Alice Portugal do PCdoB: “O SAC virou uma estrutura de poder de Moysés e Tereza”

Sem punição – “O Sérgio Moysés é especialista em fazer contas. Especialmente quando significa subtrair do patrimônio público e somar ao seu patrimônio pessoal”, diz a deputada estadual Alice Portugal (PCdoB). Moysés também entrou com uma queixa-crime contra o deputado Paulo Jackson, que cobrou, em discurso na Assembléia Legislativa, providências contra a fraude.

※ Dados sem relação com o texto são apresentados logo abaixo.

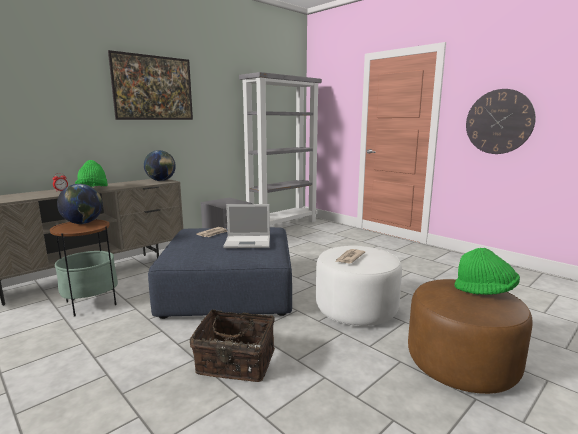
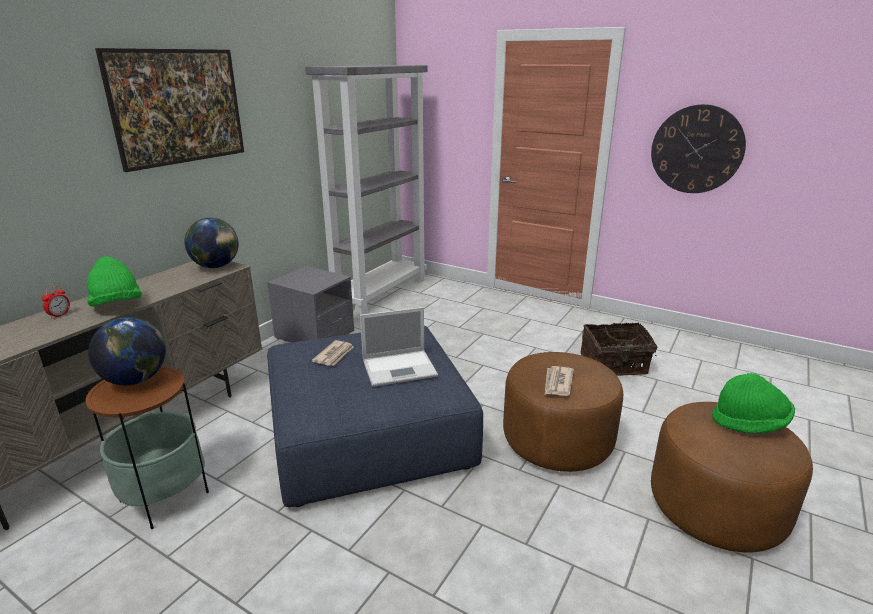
camera: 15 degrees left, 10 degrees up
(235, 363) = (449, 568): basket -> basket (614, 365)
(356, 309) = (557, 441): white ottoman -> brown ottoman

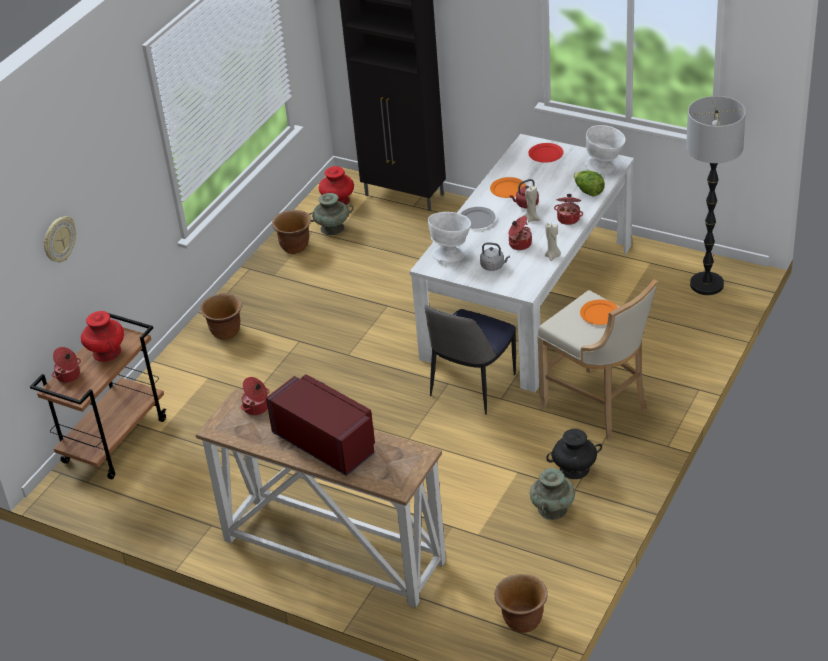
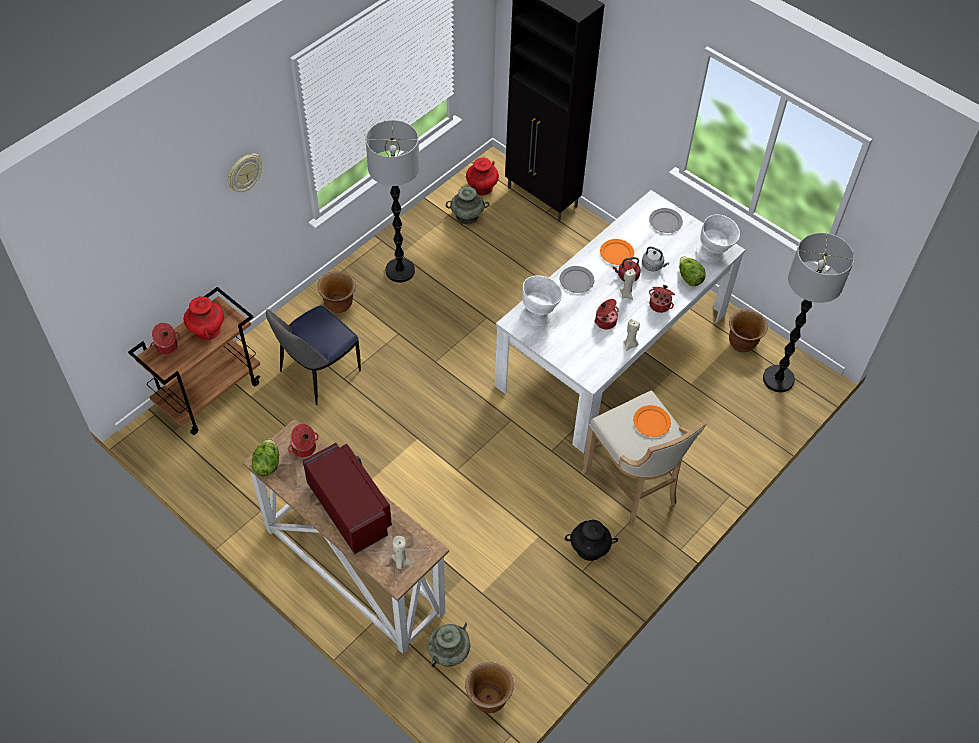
camera: 10 degrees right, 15 degrees up
(59, 240) = (173, 232): wall clock -> wall clock (244, 173)
(223, 429) = (267, 464): none -> lettuce
(279, 289) = (400, 271): none -> floor lamp
(295, 247) = (428, 227): brown planter -> brown planter (742, 343)
(396, 472) = (401, 562): none -> beige candle
(471, 387) = (530, 430): chair -> chair (318, 373)
(494, 266) = (573, 340): grey kettle -> grey kettle (653, 266)
(546, 154) = (665, 222): red plate -> grey plate
(552, 508) = (556, 586): turquoise vase -> turquoise vase (449, 653)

O governador César Borges chegou ao ridículo de ameaçar punir quem tentasse comprovar as falhas no SAC. “O pior é que nada é apurado e só a gente acaba processado. O grupo de Antônio Carlos controla com rédea curta a Justiça deste Estado”, emenda a deputada estadual Lídice da Mata (PSB), ex-prefeita de Salvador, que já trocou até pontapés com ACM.

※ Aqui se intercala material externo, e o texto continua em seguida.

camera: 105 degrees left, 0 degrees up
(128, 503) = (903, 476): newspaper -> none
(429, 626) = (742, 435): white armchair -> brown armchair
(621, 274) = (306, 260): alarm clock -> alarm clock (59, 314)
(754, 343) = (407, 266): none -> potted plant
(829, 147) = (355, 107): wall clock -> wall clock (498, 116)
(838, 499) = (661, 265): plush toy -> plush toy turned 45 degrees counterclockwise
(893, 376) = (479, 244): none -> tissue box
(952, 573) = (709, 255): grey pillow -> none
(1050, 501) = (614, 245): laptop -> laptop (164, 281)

“O SAC virou uma estrutura de poder do Moysés e da Tereza”, afirma a deputada Alice Portugal, que investiga o esquema de corrupção montado no SAC. “Ficou comprovada a corrupção de Sérgio Moysés e é óbvio que tudo aconteceu com conhecimento de Tereza, filha do senador ACM. Mas ninguém faz nada”, protesta o deputado estadual Arthur Maia (PSDB). O pioneiro nas denúncias contra Moysés foi o deputado estadual Paulo Jackson (PT), que morreu em maio quando o ônibus onde viajava capotou. Desde então, um grupo de deputados de oposição tenta criar uma CPI para apurar as irregularidades na Secretaria de Administração e o enriquecimento inexplicável de Sérgio Moysés. Outra CPI engavetada pretendia apurar a suspeita rescisão do contrato entre a Secretaria de Administração da Bahia e a BrasilSaúde, concessionária que presta seguro-saúde aos servidores públicos estaduais. Nenhuma proposta anda porque os carlistas dominam a Assembléia, com 47 dos 62 deputados. “É incrível o poder do ACM para impedir qualquer investigação envolvendo pessoas de sua família”, afirma o deputado estadual Marcelo Nilo (PSDB). A oposição também pediu à Procuradoria Geral de Justiça a prisão preventiva de Sérgio Moysés, por enriquecimento ilícito e irregularidades, além da indisponibilidade de seus bens e a quebra de seu sigilo bancário. Todos os pedidos continuam dormindo nas gavetas do Legislativo e do Judiciário. Outra tradição da Bahia carlista.